### EXCERPT
=== Begin Enclosure ===

Our Relation to Christian Temperance

Temperance is more than a political concern. It is a moral issue.

I.H.E. is editor of the Ministry

The question of national prohibition as represented in the Eighteenth Amend­ment, and its supporting legislation known as the Volstead Act, is now be­fore the people of the United States in a very serious way. The November elections chose for the White House a new President and for the Senate and House sufficient Democrats so that the incoming party will be in control, not only in the Chief Execu­tive's seat, but also in both houses of Congress.

The Chicago platform of the Democratic party contained a plain agreement that Con­gress would pass an act to repeal the Eight­eenth Amendment, submitting the same to be ratified by State conventions. They also pledged so to change the Volstead Act that beer will be legalized. At present it is difficult to foretell what a year may thrust upon us. The question is, To what extent are Christians re­sponsible for Congressional legislation? The Seventh, day Adventist de­nomination and its min­istry are not politicians. We stand aloof from party lines, nor do we as a church favor one party or discount another.

In temperance, how­ever, we have to deal, not with a political, but with a moral issue. That both Democrats and Re­publicans sought to make the cause of temperance an issue in the last elec­tion was not for the sake of temperance nor for the good of the people, but in order to gain votes at the November polls. Because both major political parties have promised to submit the Eighteenth Amendment and the Volstead Act to the people for repeal or change, does not in the least eliminate the moral issue. Rather, it complicates the situation by making a moral issue a party program.

The Eighteenth Amendment was adopted be­cause the people demanded it. When it was submitted to the people, forty-six out of forty-eight States voted its adoption. This was fol­lowed by the national prohibition act, known as the Volstead Act. President Wilson vetoed the Volstead Act, but Congress overrode the veto. The legislation then went to the Supreme Court, which sustained the Volstead Act. When this legislation was enacted, it was not under­stood to be either Democratic or Republican, but national. Back of it stood forty-six States approving the amendment. Perhaps no amend­ment to our national Constitution was ever more generously supported by the people than the Eighteenth Amendment.

=== End Enclosure ===

### EXTRACTED RECORDS
=== Begin Enclosure ===

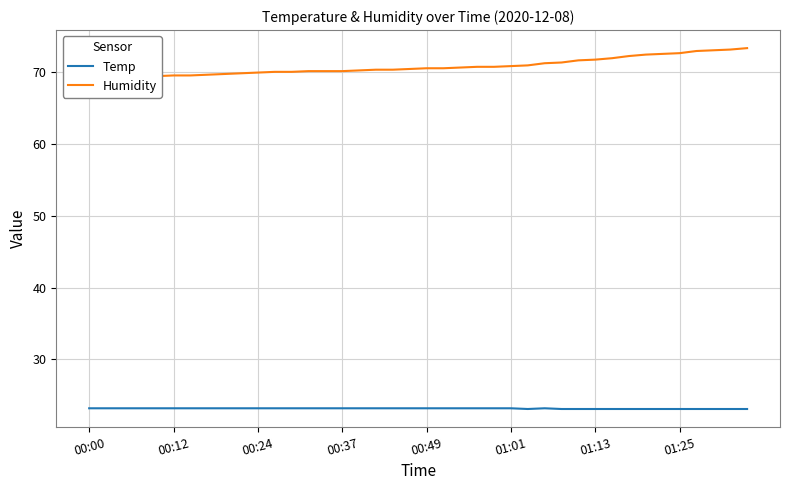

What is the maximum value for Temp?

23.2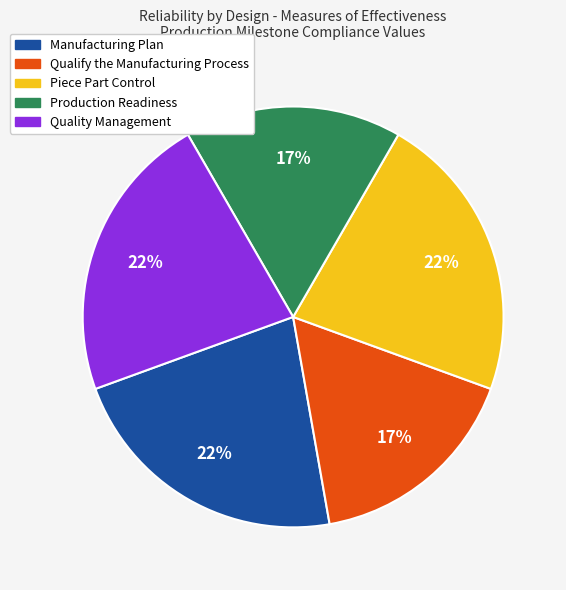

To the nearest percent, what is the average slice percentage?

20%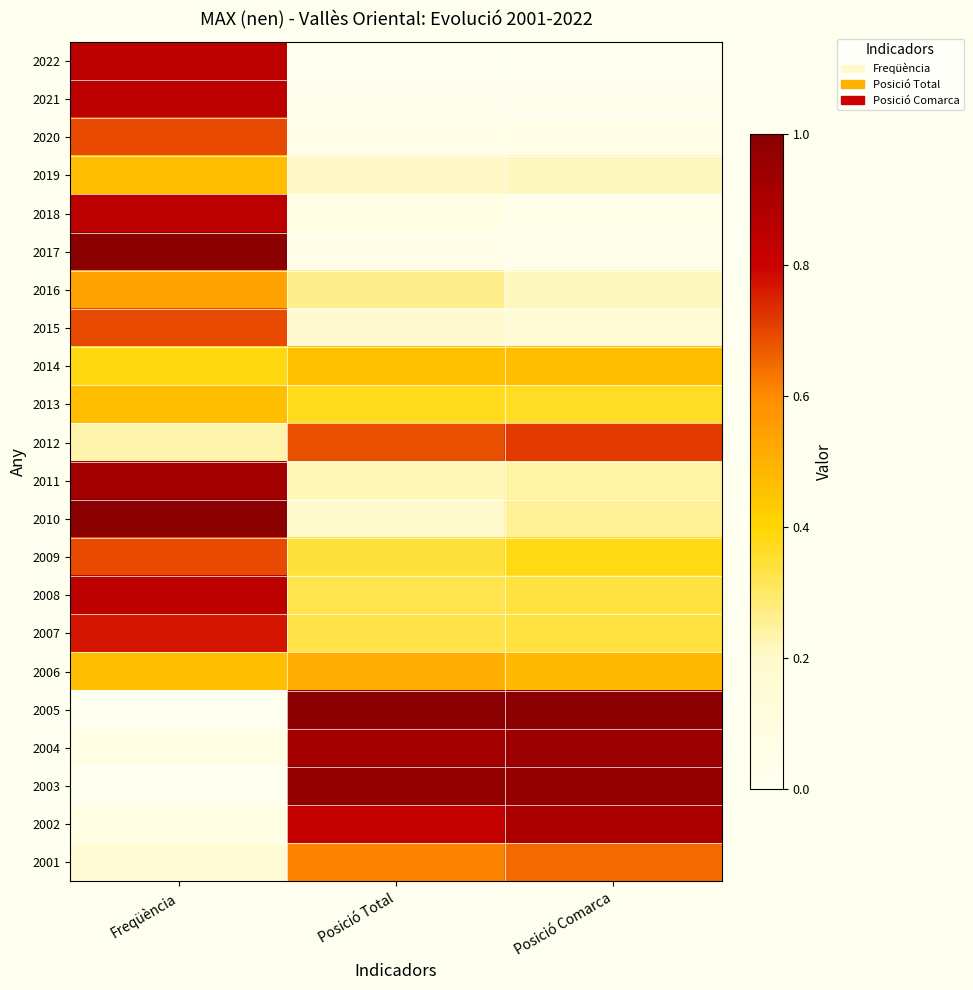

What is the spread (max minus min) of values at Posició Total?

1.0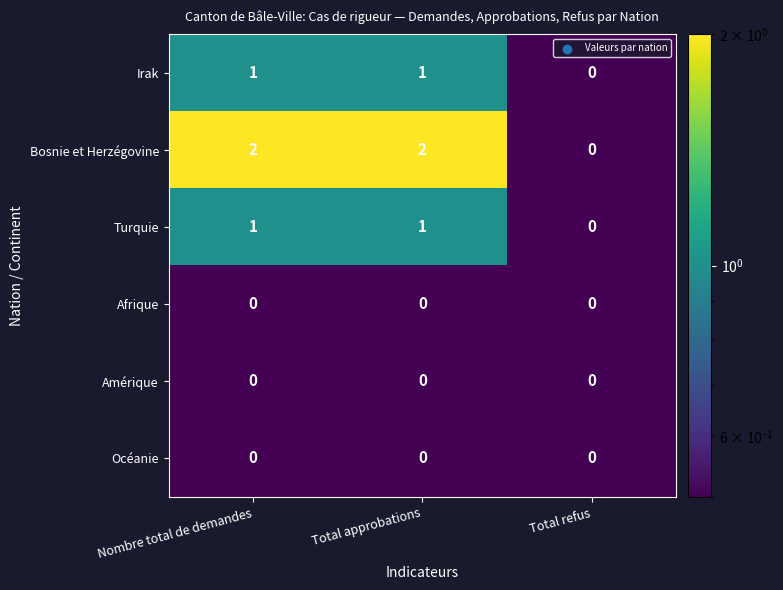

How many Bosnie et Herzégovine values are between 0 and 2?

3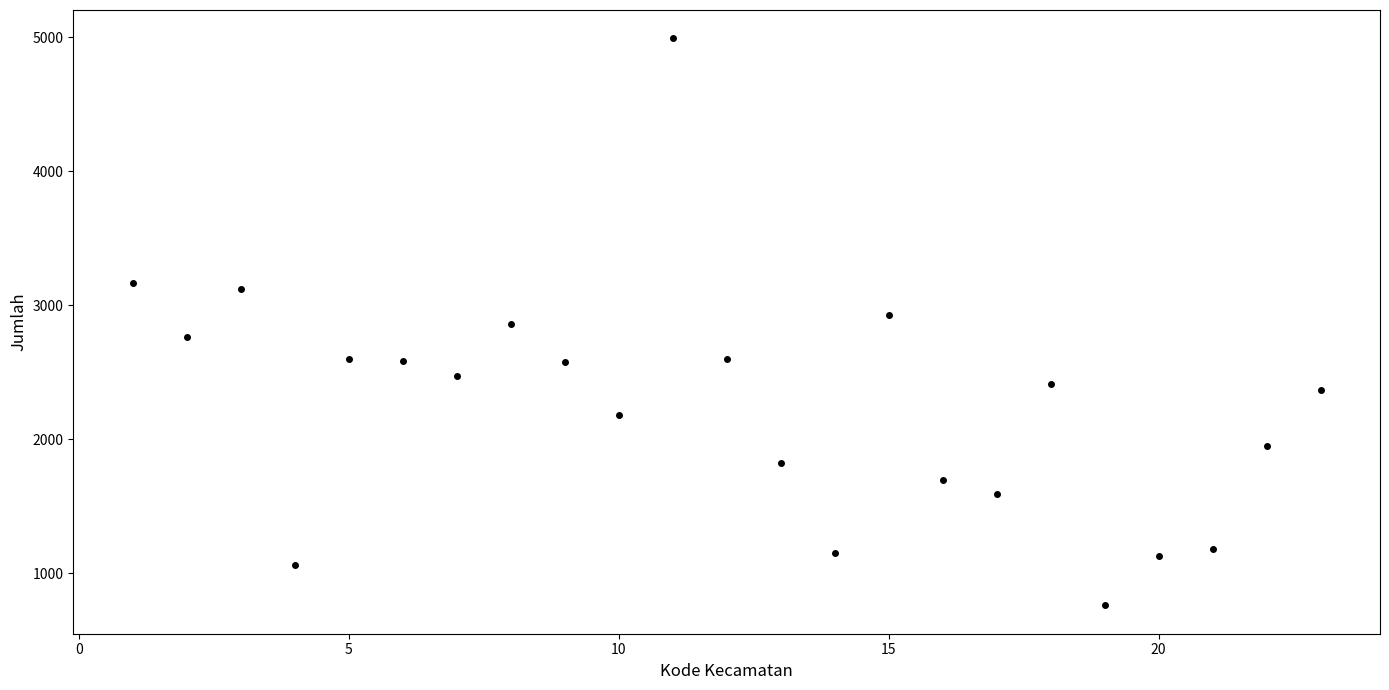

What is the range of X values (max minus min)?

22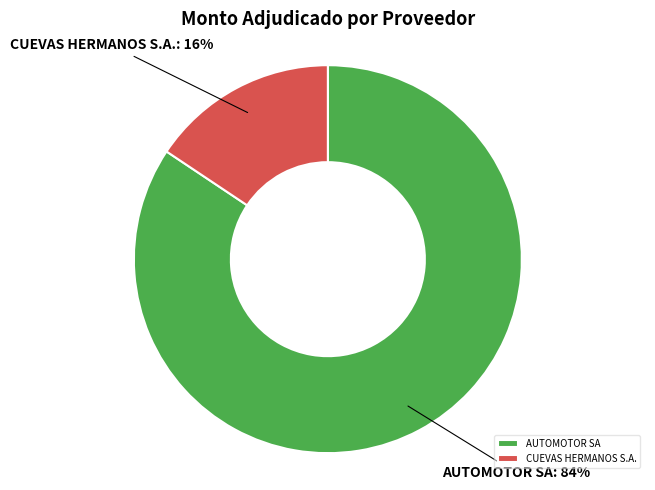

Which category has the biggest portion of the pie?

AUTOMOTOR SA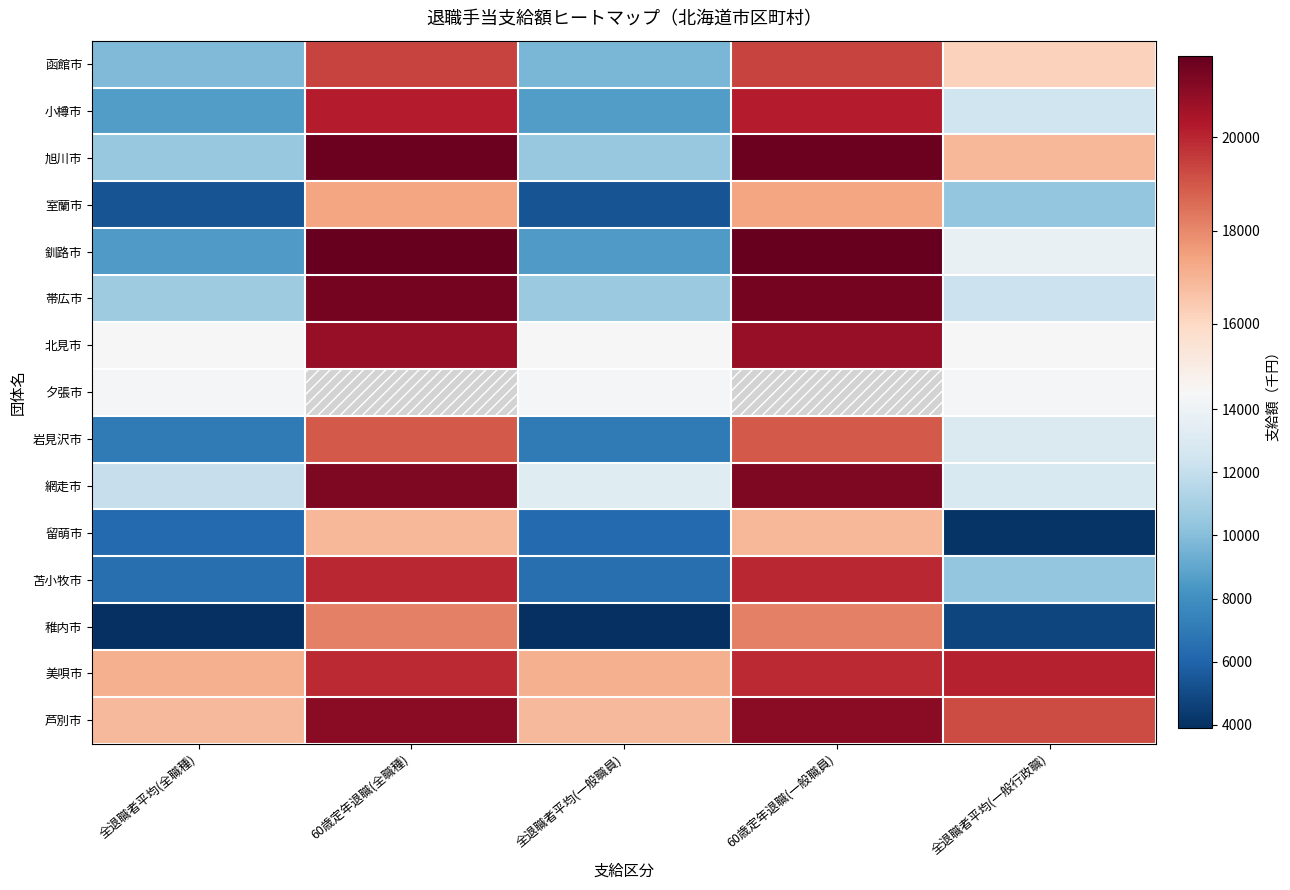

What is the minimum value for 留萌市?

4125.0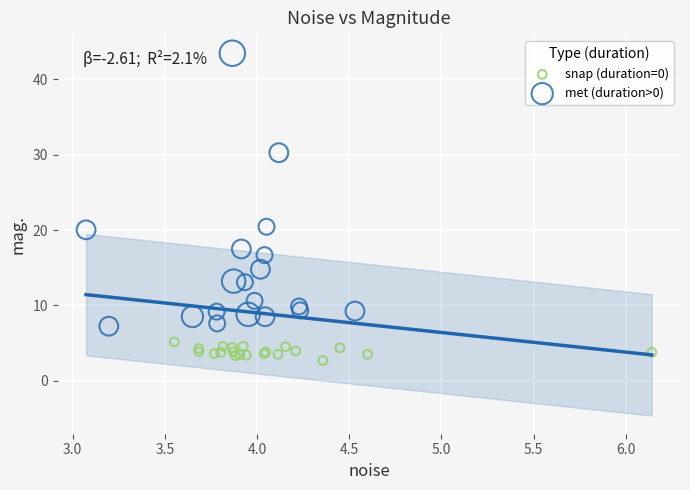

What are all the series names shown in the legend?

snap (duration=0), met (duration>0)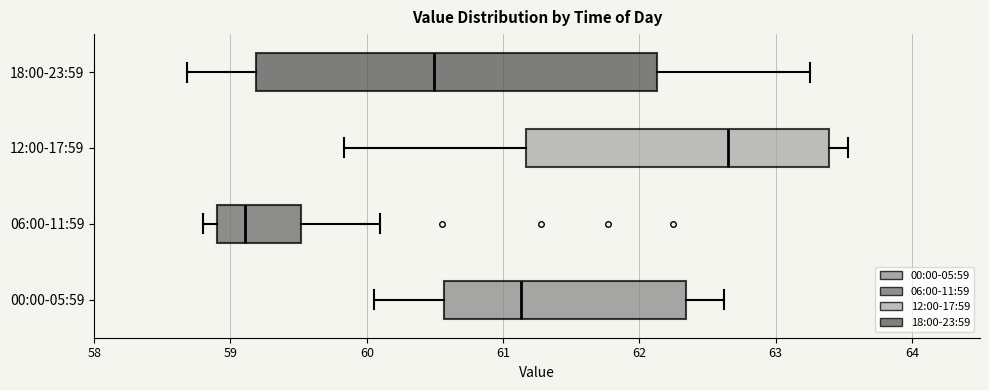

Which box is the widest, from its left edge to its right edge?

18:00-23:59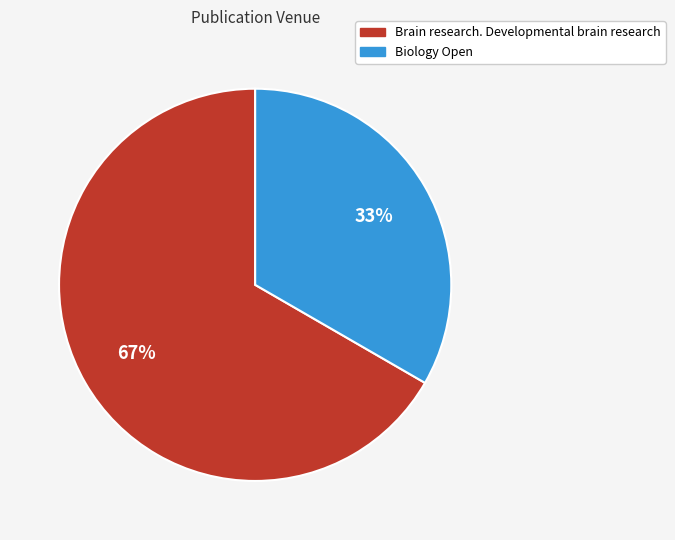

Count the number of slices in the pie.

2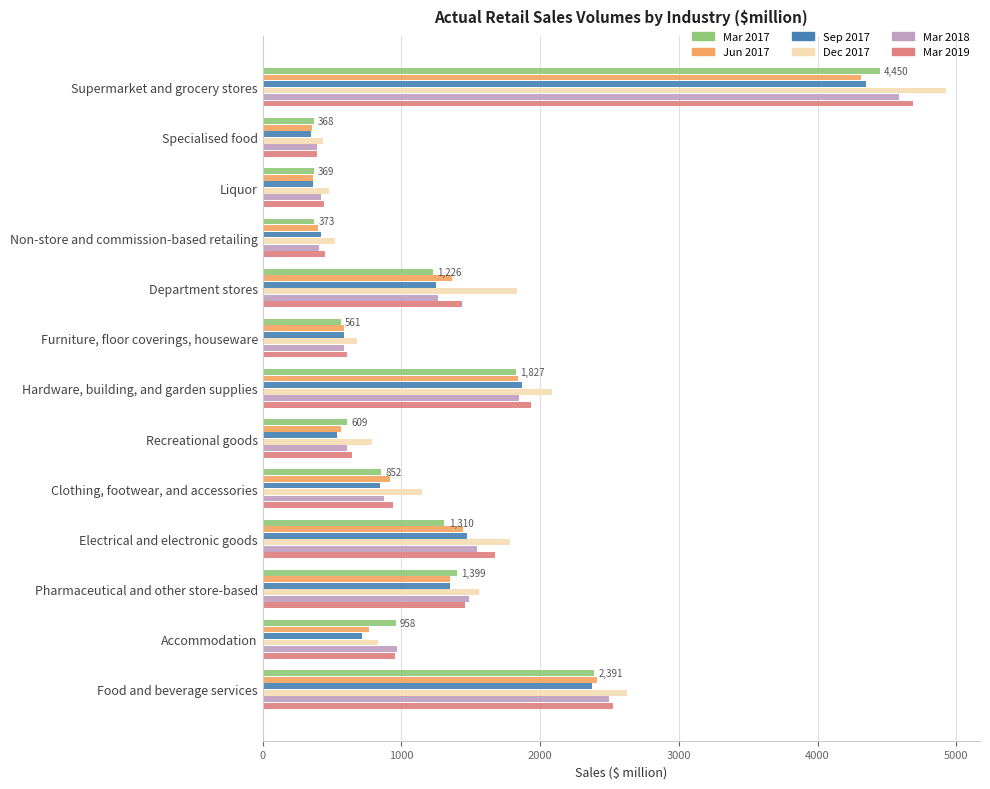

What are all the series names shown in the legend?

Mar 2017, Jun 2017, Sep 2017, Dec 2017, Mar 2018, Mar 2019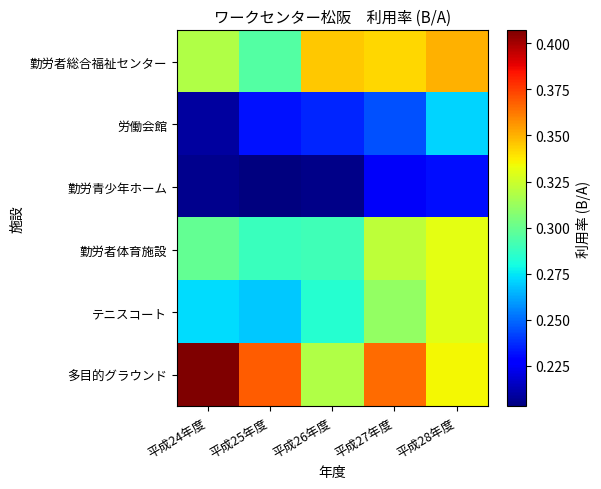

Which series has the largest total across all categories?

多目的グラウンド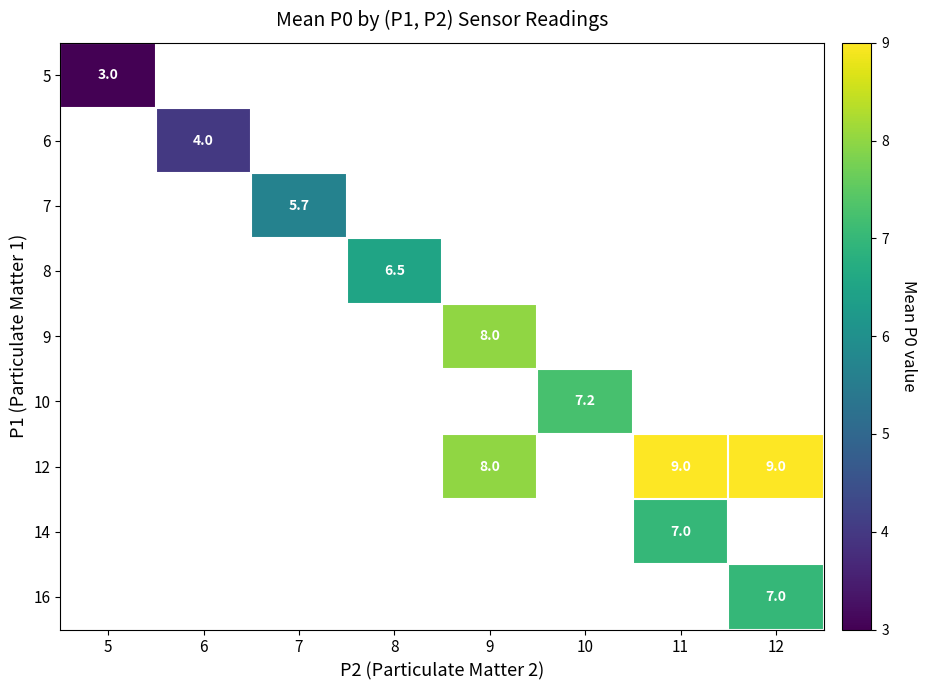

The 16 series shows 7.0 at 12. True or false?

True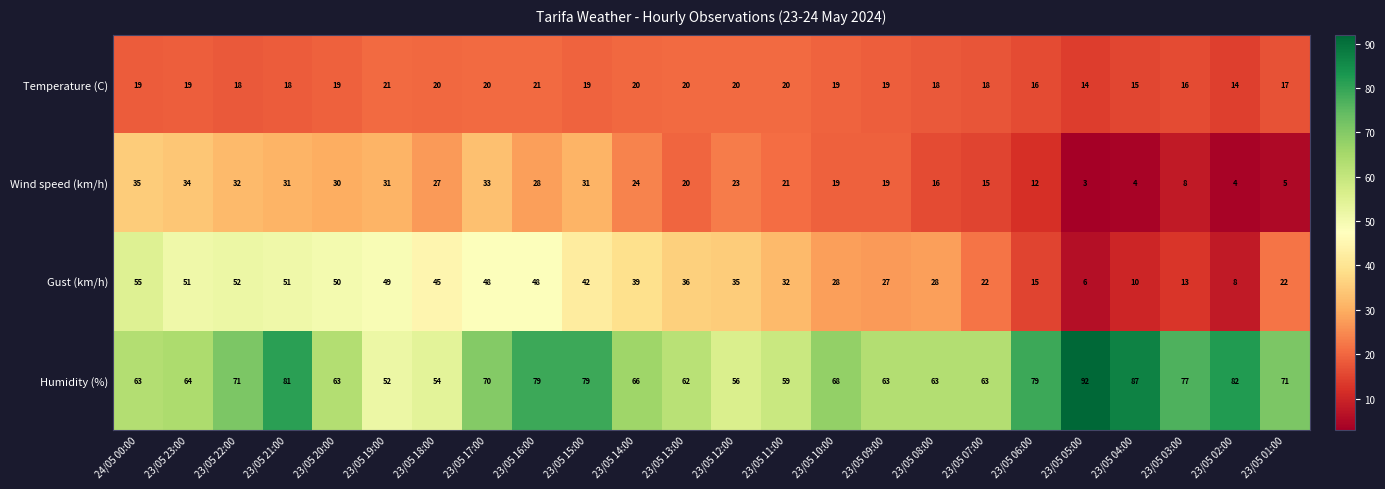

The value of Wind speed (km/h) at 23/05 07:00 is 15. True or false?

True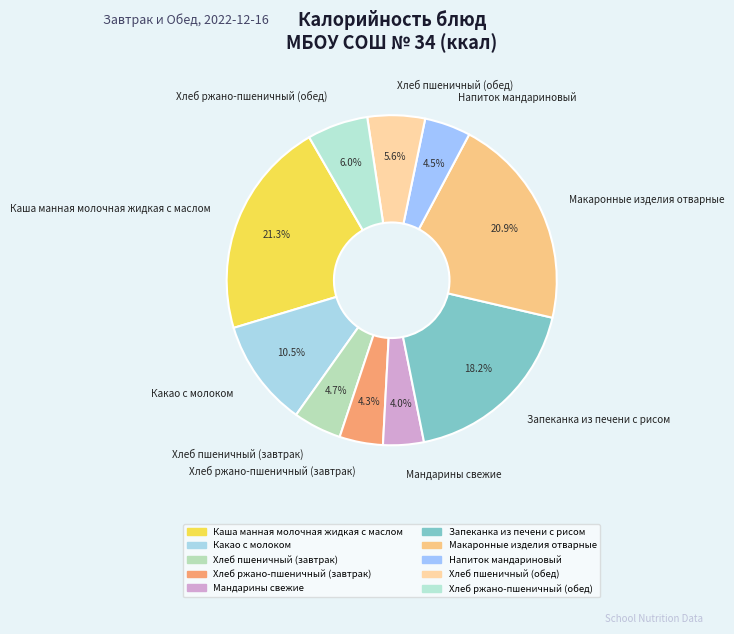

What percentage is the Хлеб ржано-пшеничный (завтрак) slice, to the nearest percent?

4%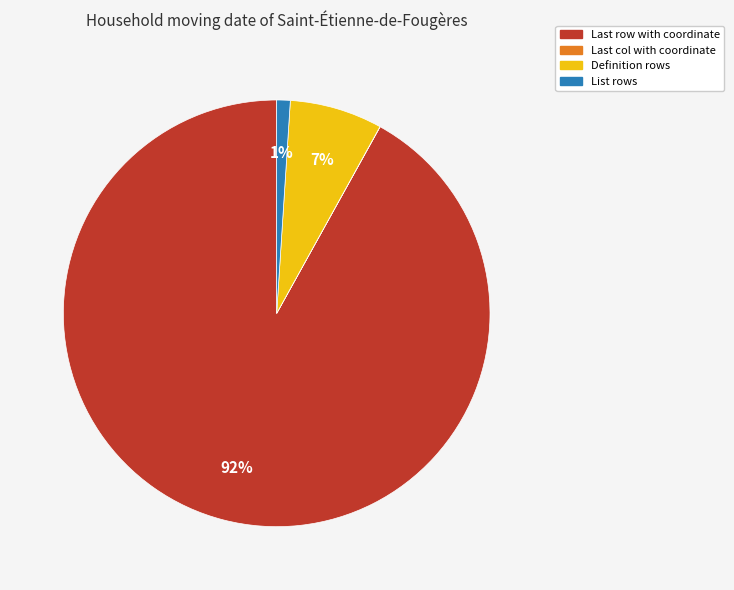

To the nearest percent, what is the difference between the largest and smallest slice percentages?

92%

=== End Enclosure ===

### REQUIRED ACTIONS
1. Could you transcribe the temperance article starting at "Temperance is more" and ending at "houses of Congress."?
2. Answer these about the temperance article:
(a) How many of the forty-eight States voted to adopt the Eighteenth Amendment?
(b) Which President vetoed the Volstead Act?
(c) In what city was the Democratic party platform that pledged repeal of the Eighteenth Amendment adopted?
3. Can you resume the temperance article from the point where it stops?
The rows are not needed for this work.

### TASK-BY-TASK ANSWERS
1.
Temperance is more than a political concern. It is a moral issue.

I.H.E. is editor of the Ministry

The question of national prohibition as represented in the Eighteenth Amend­ment, and its supporting legislation known as the Volstead Act, is now be­fore the people of the United States in a very serious way. The November elections chose for the White House a new President and for the Senate and House sufficient Democrats so that the incoming party will be in control, not only in the Chief Execu­tive's seat, but also in both houses of Congress.

2.
(a) Forty-six
(b) President Wilson
(c) Chicago

3.
That the people of a republican form of gov­ernment are indirectly responsible for the laws made by their representatives, is obvious. In an absolute monarchy the people have no voice in lawmaking, but in a constitutional government the people control through the ballot, the people making the laws through the representa­tives whom they elect. When a legislative body makes an unjust law in a constitutional republic, the people have redress in electing representa­tives who will enact right laws. To fail to extend their influence and cast their vote in favor of right legislation, is culpable neglect of duty. In view of these ob­vious facts, let us observe these words:

"There is a cause for the moral paralysis upon society. Our laws sustain an evil which is sapping their very foundation. Many de­plore the wrongs which they know exist, but consider themselves free from all responsibility in the matter. This cannot be. Every individ­ual exerts an influence in society. In our favored land, every voter has some voice in determining what laws shall control the nation. Should not that influence and that vote be cast on the side of temperance and virtue? . . .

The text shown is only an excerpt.